- Saved data entries:
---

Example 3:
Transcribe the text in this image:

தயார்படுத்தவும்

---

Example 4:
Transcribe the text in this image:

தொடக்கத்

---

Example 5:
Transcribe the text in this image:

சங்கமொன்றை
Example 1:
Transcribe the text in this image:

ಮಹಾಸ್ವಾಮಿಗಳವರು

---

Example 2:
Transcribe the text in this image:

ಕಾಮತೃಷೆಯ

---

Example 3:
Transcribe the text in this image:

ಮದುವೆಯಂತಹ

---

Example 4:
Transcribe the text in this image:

- DIRECTIONS FOR THIS TASK: Provide the count, and nothing else, of lines in the data above where the word "Example" occurs.

- WRITTEN ANSWER: 7